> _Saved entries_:
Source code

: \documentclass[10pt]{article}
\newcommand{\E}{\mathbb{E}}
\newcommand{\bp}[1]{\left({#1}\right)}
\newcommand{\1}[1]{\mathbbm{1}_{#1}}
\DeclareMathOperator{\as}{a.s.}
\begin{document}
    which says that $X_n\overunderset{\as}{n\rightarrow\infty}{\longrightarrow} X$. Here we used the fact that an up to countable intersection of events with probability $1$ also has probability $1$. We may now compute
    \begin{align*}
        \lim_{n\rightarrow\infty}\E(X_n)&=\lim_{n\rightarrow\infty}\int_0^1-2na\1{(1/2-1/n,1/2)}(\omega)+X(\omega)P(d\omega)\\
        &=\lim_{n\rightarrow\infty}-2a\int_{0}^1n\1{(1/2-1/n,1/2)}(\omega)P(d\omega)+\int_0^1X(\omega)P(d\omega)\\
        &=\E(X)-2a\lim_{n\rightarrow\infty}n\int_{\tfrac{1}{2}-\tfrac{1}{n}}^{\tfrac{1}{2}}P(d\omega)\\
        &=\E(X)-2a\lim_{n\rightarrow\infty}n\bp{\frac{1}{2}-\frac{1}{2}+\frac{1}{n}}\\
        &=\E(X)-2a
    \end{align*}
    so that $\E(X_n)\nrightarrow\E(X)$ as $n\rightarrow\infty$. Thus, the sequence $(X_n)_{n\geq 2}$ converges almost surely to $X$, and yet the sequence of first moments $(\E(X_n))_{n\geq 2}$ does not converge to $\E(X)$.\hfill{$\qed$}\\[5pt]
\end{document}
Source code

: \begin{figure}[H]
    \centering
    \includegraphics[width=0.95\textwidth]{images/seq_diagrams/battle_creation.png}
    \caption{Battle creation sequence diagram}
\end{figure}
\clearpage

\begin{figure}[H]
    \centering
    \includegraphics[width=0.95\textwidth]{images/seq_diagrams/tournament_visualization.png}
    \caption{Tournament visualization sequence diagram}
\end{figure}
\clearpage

> _How to complete this task_:
Copy out the entries in full, exactly as they appear.

> _Exercise answer_:
Source code

: \documentclass[10pt]{article}
\newcommand{\E}{\mathbb{E}}
\newcommand{\bp}[1]{\left({#1}\right)}
\newcommand{\1}[1]{\mathbbm{1}_{#1}}
\DeclareMathOperator{\as}{a.s.}
\begin{document}
    which says that $X_n\overunderset{\as}{n\rightarrow\infty}{\longrightarrow} X$. Here we used the fact that an up to countable intersection of events with probability $1$ also has probability $1$. We may now compute
    \begin{align*}
        \lim_{n\rightarrow\infty}\E(X_n)&=\lim_{n\rightarrow\infty}\int_0^1-2na\1{(1/2-1/n,1/2)}(\omega)+X(\omega)P(d\omega)\\
        &=\lim_{n\rightarrow\infty}-2a\int_{0}^1n\1{(1/2-1/n,1/2)}(\omega)P(d\omega)+\int_0^1X(\omega)P(d\omega)\\
        &=\E(X)-2a\lim_{n\rightarrow\infty}n\int_{\tfrac{1}{2}-\tfrac{1}{n}}^{\tfrac{1}{2}}P(d\omega)\\
        &=\E(X)-2a\lim_{n\rightarrow\infty}n\bp{\frac{1}{2}-\frac{1}{2}+\frac{1}{n}}\\
        &=\E(X)-2a
    \end{align*}
    so that $\E(X_n)\nrightarrow\E(X)$ as $n\rightarrow\infty$. Thus, the sequence $(X_n)_{n\geq 2}$ converges almost surely to $X$, and yet the sequence of first moments $(\E(X_n))_{n\geq 2}$ does not converge to $\E(X)$.\hfill{$\qed$}\\[5pt]
\end{document}
Source code

: \begin{figure}[H]
    \centering
    \includegraphics[width=0.95\textwidth]{images/seq_diagrams/battle_creation.png}
    \caption{Battle creation sequence diagram}
\end{figure}
\clearpage

\begin{figure}[H]
    \centering
    \includegraphics[width=0.95\textwidth]{images/seq_diagrams/tournament_visualization.png}
    \caption{Tournament visualization sequence diagram}
\end{figure}
\clearpage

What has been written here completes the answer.